The only issue that had caused some confusion was the non-deterministic output of
.tsbuildinfo files: #37156. At Chromium, we require that any two builds of the same Chromium commit result in the exact same output. Unfortunately, our Chromium build engineers discovered that the
.tsbuildinfo output was non-deterministic: crbug.com/1054494. To workaround this issue, we had to monkey-patch the
.tsbuildinfo file (which essentially contains JSON) and post-process it to return a deterministic output: https://crrev.com/c/2091448 Luckily, the TypeScript team resolved the upstream issue and we were soon able to remove our workaround.

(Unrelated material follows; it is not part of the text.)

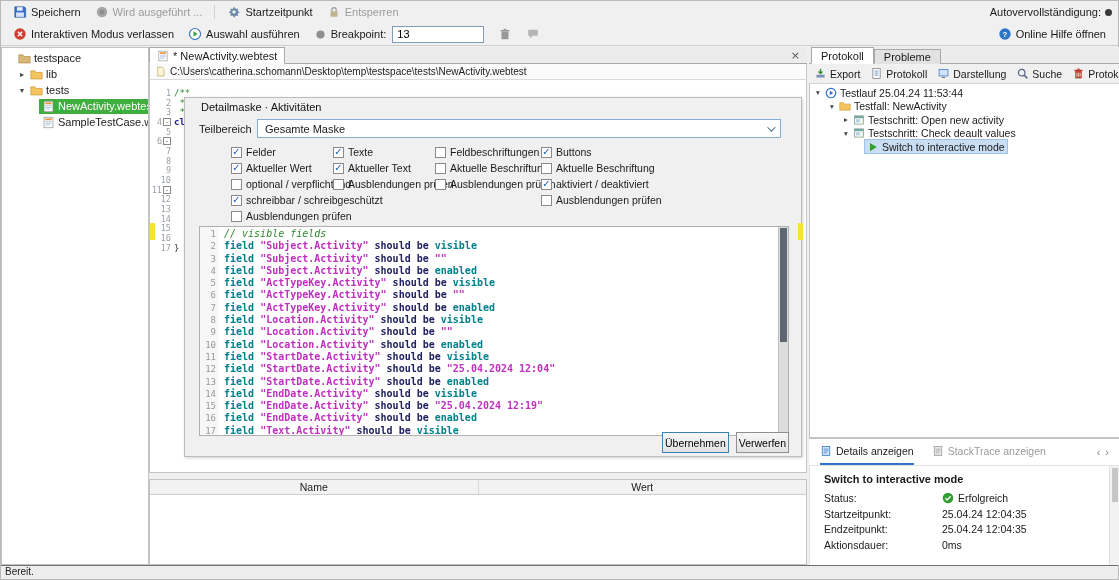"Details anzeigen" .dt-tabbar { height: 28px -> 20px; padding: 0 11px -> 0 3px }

Thank you to the TypeScript team for being receptive to bug reports and fixing these issues promptly!
Analyzing the aftermath #
We were able to make good progress in resolving these type errors and slowly increasing the amount of code checked by TypeScript. However, in August 2020 (9 months into this migration) we did a check-in and discovered we would not hit our deadline with our current pace. One of our engineers built an analysis graph to show the progress of "TypeScriptification" (the name we gave to this migration).
TypeScript Migration progress - Tracking lines of code remaining that need migrating
Estimations when we would hit zero lines remaining ranged from July 2021 to December 2021, almost a year past our deadline. After discussions with management and other engineers, we agreed to increase the amount of engineers working on migrating to TypeScript compiler support. This was possible as we designed the migration to be parallelizable such that multiple engineers working on multiple different files wouldn’t conflict with each other.
At this point, the TypeScriptification process became a team-wide effort. With the additional help, we were able to finish our migration at the end of November 2020, 13 months after starting, and over a year before our initial estimate predicted.
In total, there were 771 changelists (similar to a Pull Request) submitted by 18 engineers. Our tracking bug (https://crbug.com/1011811) has over 1200 comments (almost all of them automated posts from changelists). Our tracking sheet had over 500 rows for all files-to-be-typescriptified, their assignee and in which changelist they were “Typescriptified”.
Mitigating the impact of the TypeScript compiler’s performance #
The biggest problem we are currently dealing with today is the slow performance of the TypeScript compiler. Given the number of engineers building Chromium and DevTools, this bottleneck is costly. Sadly, we were not able to identify this risk prior to our migration, and it was only at the point where we had migrated the majority of files to TypeScript that we discovered a noticeable increase in time spent across Chromium builds: https://crbug.com/1139220
We have reported this issue upstream to the Microsoft TypeScript compiler team, but sadly they determined this behavior as intentional. We hope they will reconsider this issue, but in the meantime we are working on mitigating the slow performance impact on the Chromium side as much as possible.
Sadly, the solutions that are available to us today are not always suitable for non-Googler contributors. Since the open-source contributions to Chromium are very important (especially those from the Microsoft Edge team), we are actively looking for alternatives that will work for all contributors. However, at this moment in time we have not figured out a suitable alternative solution.
Current state of TypeScript in DevTools #
At this moment, we have removed the Closure compiler type checker from our codebase and solely rely on the TypeScript compiler. We are able to write TypeScript-authored files and make use of TypeScript-specific features (such as interfaces, generics, etc...), which helps us on a daily basis. We have increased confidence that the TypeScript compiler will catch type errors and regressions, which is what we’d hoped would happen when we first started work on this migration. This migration, like so many, was slow, nuanced, and oftentimes challenging, but as we yield the benefits, we believe it was worth it.